Ya junto al necesitado, Kimitake se sobresaltó tras notar zarpazos profundos que le recorrían el cuerpo entero. Pronto preparó un campamento y cubrió con su chal al monje de largos cabellos blancos. Lo cuidó alimentándolo una hogaza, un poco de miel que sobraba, y lo confortó con sake de su odre. A los pocos días transcurridos, el monje se recuperó. No habló con Kimitake, simplemente sacó de su morral un revestimiento en pañuelos de seda y dijo: “por favor, acepta este presente, no tengo más pertenencia.” Kimitake tomó sin interés la envoltura y de idéntica manera la guardó en su sayal. Volvió a uparse sobre su rocín y trotó hasta llegar a un lago de límpidas aguas e, inalterable, contempló melancólico aquel paisaje tan amado y familiar. Sus oscuros ojos soñadores reflejaban el encanto del panorama. Todo era silencio y paz. Posteriormente, Kimitake se apeó de su animal y consciente de su desobediencia y fracaso, siguió el ritual seppuku para renunciar al último suspiro y así recobrar su honor.
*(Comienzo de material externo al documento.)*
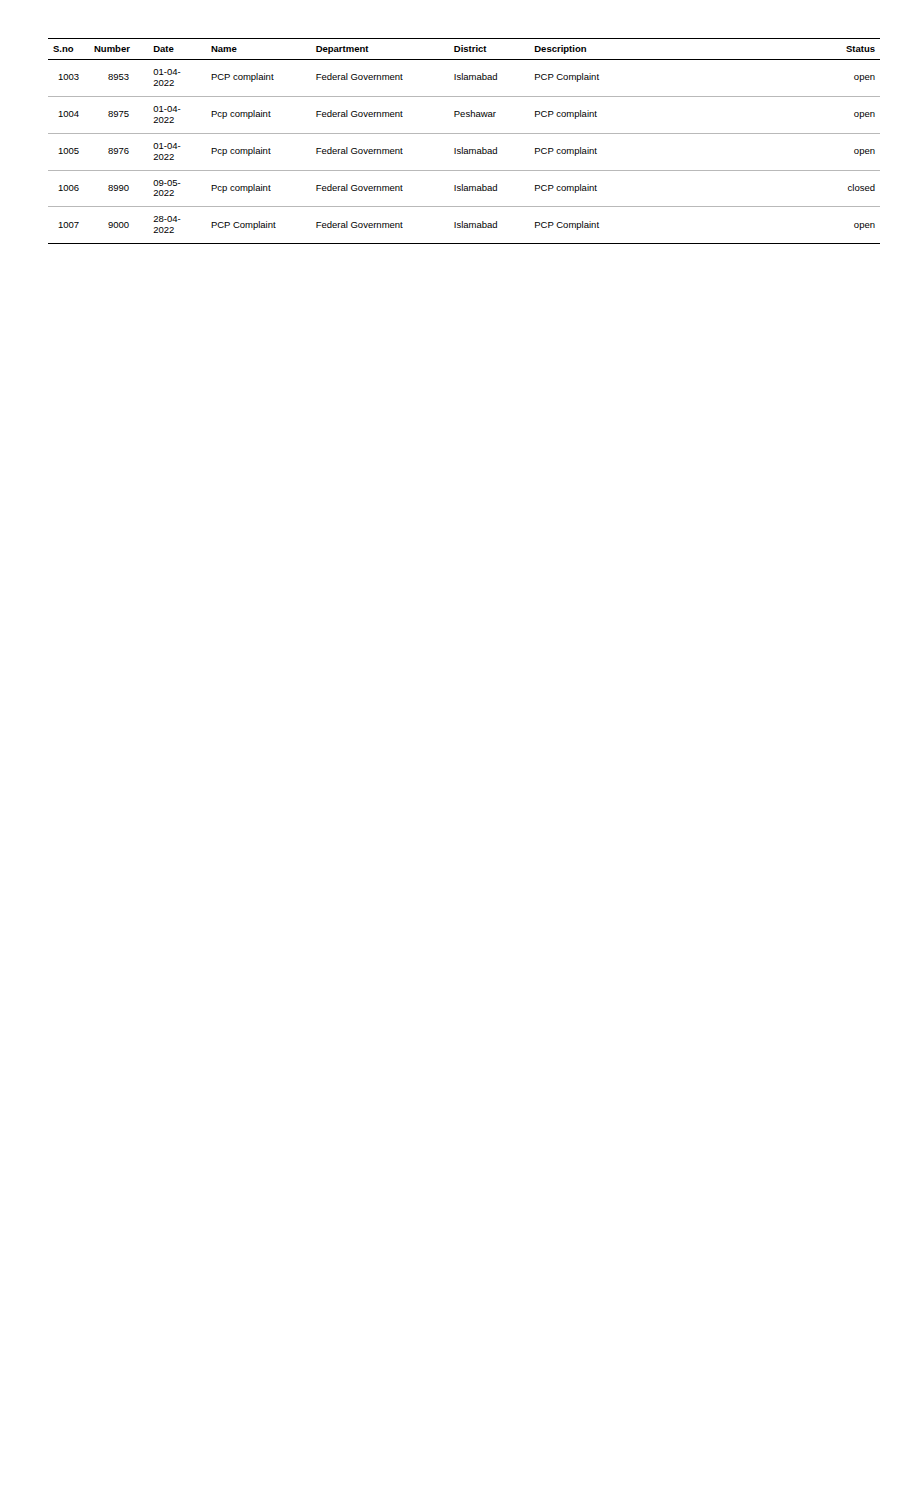| S.no | Number | Date | Name | Department | District | Description | Status |
| --- | --- | --- | --- | --- | --- | --- | --- |
| 1003 | 8953 | 01-04-2022 | PCP complaint | Federal Government | Islamabad | PCP Complaint | open |
| 1004 | 8975 | 01-04-2022 | Pcp complaint | Federal Government | Peshawar | PCP complaint | open |
| 1005 | 8976 | 01-04-2022 | Pcp complaint | Federal Government | Islamabad | PCP complaint | open |
| 1006 | 8990 | 09-05-2022 | Pcp complaint | Federal Government | Islamabad | PCP complaint | closed |
| 1007 | 9000 | 28-04-2022 | PCP Complaint | Federal Government | Islamabad | PCP Complaint | open |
Se prosternó mirando al sol naciente y buscó dentro de sus pertenencias el tanto de empuñadura con incrustaciones en jade. Mientras así lo hacía, desenvolvió accidentalmente el regalo obsequiado y su sorpresa fue mayúscula al observar un tallo de peonía hermoso y resplandeciente de varios colores y de un profundo olor a incienso. Kimitake, con llanto surcando su rostro, se postró allí mismo y ofició con fervor una plegaría a la deidad Ame-no-uzume por brindarle dicha y felicidad.
La proximidad del crepúsculo finalmente había llegado, y con ello el límite de la fecha estipulada. Kimitake, a sabiendas de eso, se dirigió hacia el Palacio Imperial. El jamelgo corría sin tomar aliento, pero por más veredas que cruzaba daba la impresión de que el día no iba a acabar nunca, todavía menos la tarde. Antes de la puesta del sol, ya exhausto y falto de ánimo, Kimitake llegó a las enormes puertas de roble blanco del alcázar y en aquel lugar se desplomó, satisfecho por haber rescatado de la inanición a los habitantes de Kofu y salvar de la muerte a su majestad.